In contrast, smaller sites can provide specialized content that is of higher value to specific, narrow groups of users. As an analogy, consider the book industry: even though it does have best-sellers, a very large number of books are published every year because different readers want different books for different purposes. Hypertext can allow smaller sites to provide a high level of service by linking to larger sites that provide that service in return for the traffic generated by the links. For example, I can allow you to buy the latest Web strategy book from Amazon.com even though my site is too small to have its own mail order fulfillment.

By providing narrowcasted content, smaller sites can derive more value per pageview, since users should be willing to pay a small microtransaction fee for information that is more useful to them. The following table shows what happens if medium-large sites can charge 3 cents per pageview and smaller sites can charge ten cents per pageview. I have also indicated the value if even smaller sites can derive a dollar of value from each pageview: I don't expect users to pay a dollar per page, but strategic use of the Web should easily result in values of a dollar or more per page used to sell products or to reengineer business practices.

 

Cohort of Websites Value per
Pageview
Combined Annual Revenues
for sites in this cohort
Top 10,000 sites 1 cent $19 billion
Next million sites 3 cents $27 billion
Next ten million sites
(numbered 2-11 million from the top)
10 cents $234 billion
Next ten million sites
(numbered 12-21 million from the top)
$1 $1 trillion
Last 79 million sites 0 0

 

It is clear from the table that even though bigger is better in the sense that the largest sites will have the largest revenues, the Web economy as a whole will be dominated by the smaller sites if they can find ways of delivering specialized value. The table assigns zero revenues to the vast majority of low-end sites since they will typically be individual homepages or educational sites. Even though the owners of these tiny sites may not get paid for doing their sites, this does not mean that the sites have zero value. For example, I will certainly check out a student's homepage before hiring an intern, so if the site helps get that person a job, it could be worth quite a lot. This more informal and personal value will be hard to quantify but should be an interesting exercise for researchers in the budding field of knowledge economics.

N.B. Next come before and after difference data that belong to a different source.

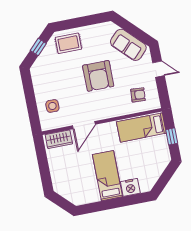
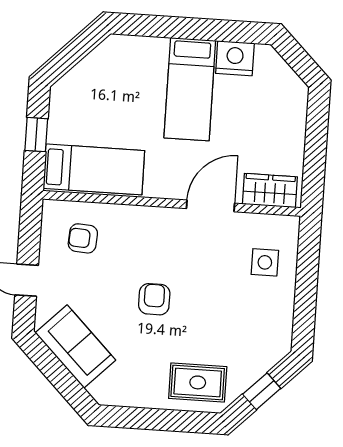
armchair: (98, 76) -> (154, 299), width x0.53, depth x0.53
nightstand: (130, 187) -> (235, 58), moved

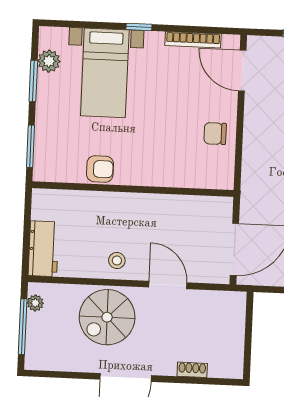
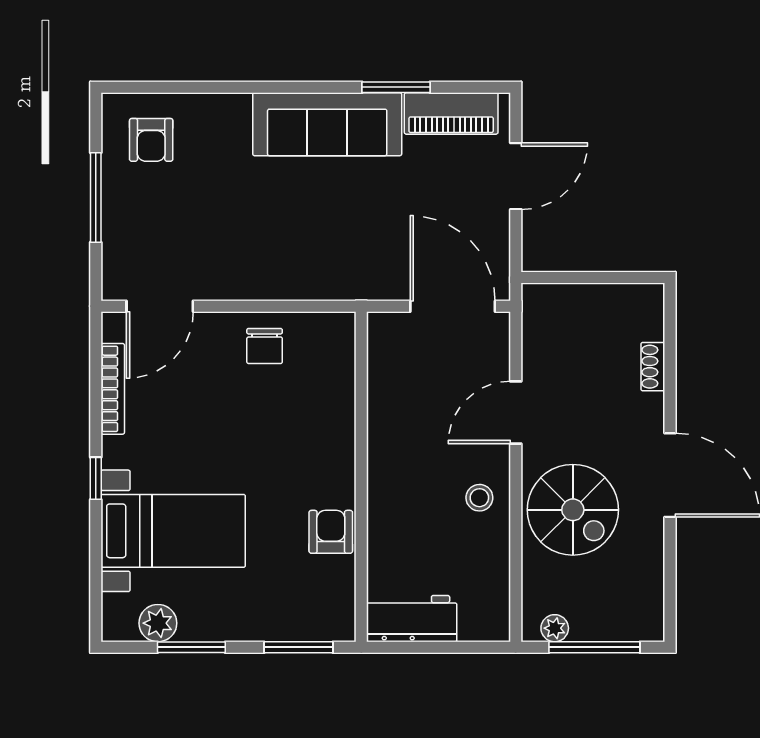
workbench: (44, 249) -> (412, 619), moved

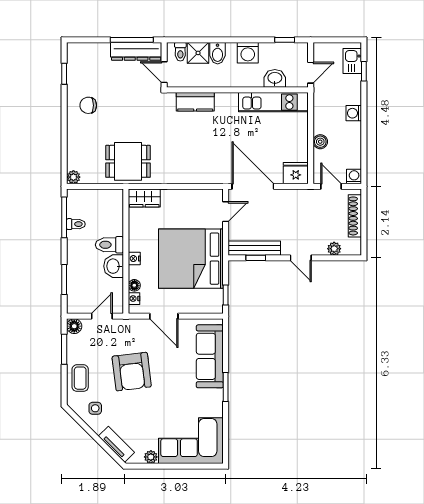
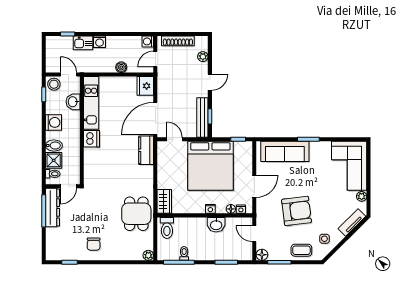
stool: (298, 53) -> (54, 84), added
kitchen sink: (352, 61) -> (83, 43), moved
kitchen counter: (195, 102) -> (146, 150), moved, turned 180
dishwasher: (226, 103) -> (91, 139), added
toilet: (109, 245) -> (167, 228), moved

2003 Update: Web Still Follows Zipf

A large bunch of data collected in 2003 continues to show that the Web follows a Zipf distribution (power law).

This despite the fact that the Web was 35 times larger in 2003 than when I published my original analysis in April 1997. The distribution also holds when one limits the analysis to a specific genre of websites such as the currently (2003) popular weblogs.

See also my follow-up column, Diversity is Power for Specialized Sites .

2005 Update

As of early 2005, the Web only had 58 million sites, not the 100 million I used in my analysis in this article. The growth rate slowed down considerably after the dot-com bubble burst. However, this fact doesn't change the essence of my argument nor does it change my conclusion. We probably have to wait until 2010 to get 100 million sites, and by then the number of users may be a billion, and not the 500 million I used in my analysis. The dollar values might thus be twice as big, but we have to wait a few more years to attain them.

Even today (2005), it's true that the top 10,000 sites generate less than 10% of the cumulative value of the sites ranked 10,001 to 11,999,999.

Recent discussions of the economics of Web use  doesn't consider the possibility that smaller sites may be more targeted and thus provide more value per use than bigger sites. I still think this is the case.